= George Duncan (biblical scholar) =

Scottish clergyman (1884–1965)

George Simpson Duncan (1884-1965) was a 20th-century Scottish clergyman and Christian scholar.

==Early life==
George Duncan was born on 8 March 1884, the son of Alexander Duncan, a tailor's cutter, in Forfar in Angus, Scotland. He was educated at Forfar Academy.
His two parents and his elder brother died of disease as he was still a young man. As an orphan, this promising student received financial help from a scottish wealthy family.

He obtained an MA degree in Classics (1st Class) from Edinburgh University in 1906. He then undertook postgraduate studies at Trinity College, Cambridge, St. Andrews University, and at the universities of Jena, Marburg and Heidelberg. He was ordained as a minister in the Church of Scotland in 1915 at the age of 31.

==First World War==
He served with the Royal Army Chaplains' Department in the First World War on the Western Front from late 1915 to the end of the conflict, where on arrival he was attached to the British Expeditionary Force's General Headquarters, and was the Commander-in-Chief Field Marshal Sir Douglas Haig's favoured chaplain. At the end of the war he was appointed an officer of the Order of the British Empire in the 1919 New Year Honours.

==Later life==
He was professor of biblical criticism at the University of St Andrews from 1919, and principal of its St.
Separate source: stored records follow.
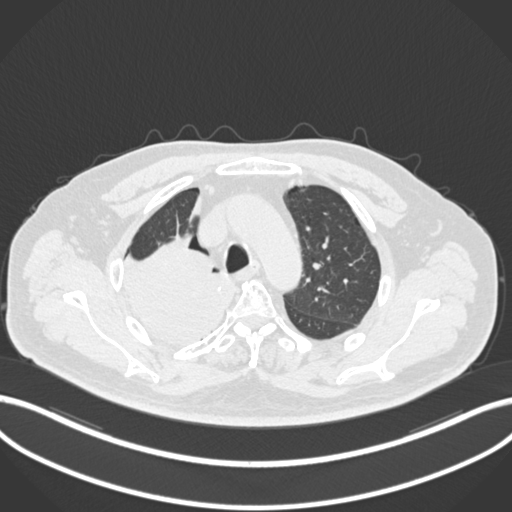
Chest CT, one axial slice; position 159 of 218 along the scan axis; lung window (W 1500 / L -600 HU); 1 mm slice thickness; 512 × 512 image matrix, field of view 400 × 400 mm. Male patient, age 68 years. Case-level facts recorded for this patient, not image findings: clinical TNM (as recorded): T2a N0 M0.
Structures marked on this image (rectangle marked by the reading radiologist):
- lung tumour (recorded histology: adenocarcinoma): bounding box <118,238,237,343> (left, top, right, bottom; pixels)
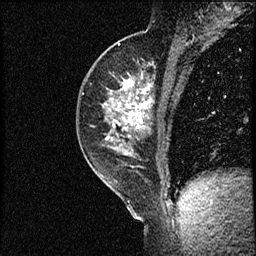
Breast MRI (dynamic contrast-enhanced), one sagittal slice; slice 33 of 56 in the series (ordered by position); dynamic contrast-enhanced study with each time point stored as its own series, time point 2 of 3 at this slice position (early post-contrast, ordered by acquisition time); 1.5 T; TE 4.2 ms, TR 17.3 ms; 2 mm slice thickness; 256 × 256 image matrix, field of view 200 × 200 mm. Female patient. Case-level facts recorded for this patient, not image findings: setting: breast cancer imaged before/during neoadjuvant chemotherapy; receptor status: HER2-positive.
Annotated regions visible in this slice (semi-automatic segmentation, software-assisted and operator-edited):
- analysis volume of interest (the breast-tissue region the enhancement analysis was run in; not a lesion): bounding box <76,50,156,155> (left, top, right, bottom; pixels)
- tumour enhancement mask (voxels above the 100 % enhancement threshold inside the analysis volume of interest): <113,78,152,130>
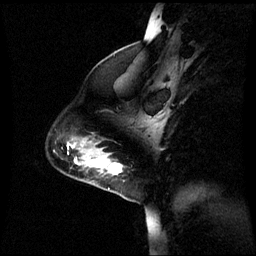
Breast MRI (dynamic contrast-enhanced), one sagittal slice; slice 16 of 60 in the series (ordered by position); dynamic contrast-enhanced series, image 2 of 3 at this slice position (ordered by acquisition); 1.5 T; TE 4.2 ms, TR 8.9 ms; 2.2 mm slice thickness; 256 × 256 image matrix, field of view 240 × 240 mm. Patient: female, 44 years. Case-level facts recorded for this patient, not image findings: setting: breast cancer imaged before/during neoadjuvant chemotherapy; receptor status: triple-negative.
Structures marked on this image (semi-automatic segmentation, software-assisted and operator-edited):
- analysis volume of interest (the breast-tissue region the enhancement analysis was run in; not a lesion): bounding box [x1, y1, x2, y2] px = [76, 150, 125, 185]
- tumour enhancement mask (voxels above the 70 % enhancement threshold inside the analysis volume of interest): [76, 160, 122, 175]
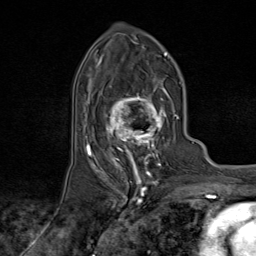
Breast MRI (dynamic contrast-enhanced), one axial slice; slice 42 of 80 in the series (ordered by position); cropped to one breast; dynamic contrast-enhanced series, time point 2 of 9 at this slice position (early post-contrast); 1.5 T; TE 1.8 ms, TR 4.3 ms; 256 × 256 image matrix. Female patient.
Outlined on this slice (semi-automatic segmentation, software-assisted and operator-edited):
- enhancing-tissue mask used for the functional tumour volume (all voxels passing the contrast-enhancement thresholds inside the analysis volume; usually the tumour): box from (x=95, y=77) to (x=174, y=170) px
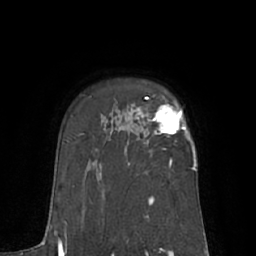
Breast MRI (dynamic contrast-enhanced), one axial slice; cropped to one breast; dynamic contrast-enhanced series, time point 2 of 7 at this slice position (early post-contrast); 1.5 T; TE 3 ms, TR 6.1 ms; 2.4 mm slice thickness; 256 × 256 image matrix, field of view 170 × 170 mm. Female patient.
Structures marked on this image (semi-automatically segmented with operator editing):
- enhancing-tissue mask used for the functional tumour volume (all voxels passing the contrast-enhancement thresholds inside the analysis volume; usually the tumour): bounding box <145,96,194,151> (left, top, right, bottom; pixels)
Mary's College from 1940, retiring from both posts in 1954. He was Moderator of the General Assembly of the Church of Scotland in 1949, and vice-president of the British Council of Churches from 1950 to 1952.

In the late 1950s he worked as a translator of the New Testament text for the New English Bible.

In the mid-1960s he wrote an account of his war experiences in World War 1, as a part of a wider apologia for Douglas Haig that comprises its text, whose historical reputation had suffered for his conduct of military operations in the conflict. The account was published posthumously entitled: Douglas Haig As I Knew Him (1966).

==Death==
Duncan died in April 1965 in his 82nd year.

==Family==

In July 1923 he married Amy Hay Thomson, daughter of Rev James Thomson of Gartly and widow of J. H. Norden, but the marriage was short-lived, ending with her death in February 1924, less than a year later.

==Publications==
- St. Paul's Ephesian Ministry (1929)
- New English Bible (translator) (1961).
- Douglas Haig As I Knew Him (1966).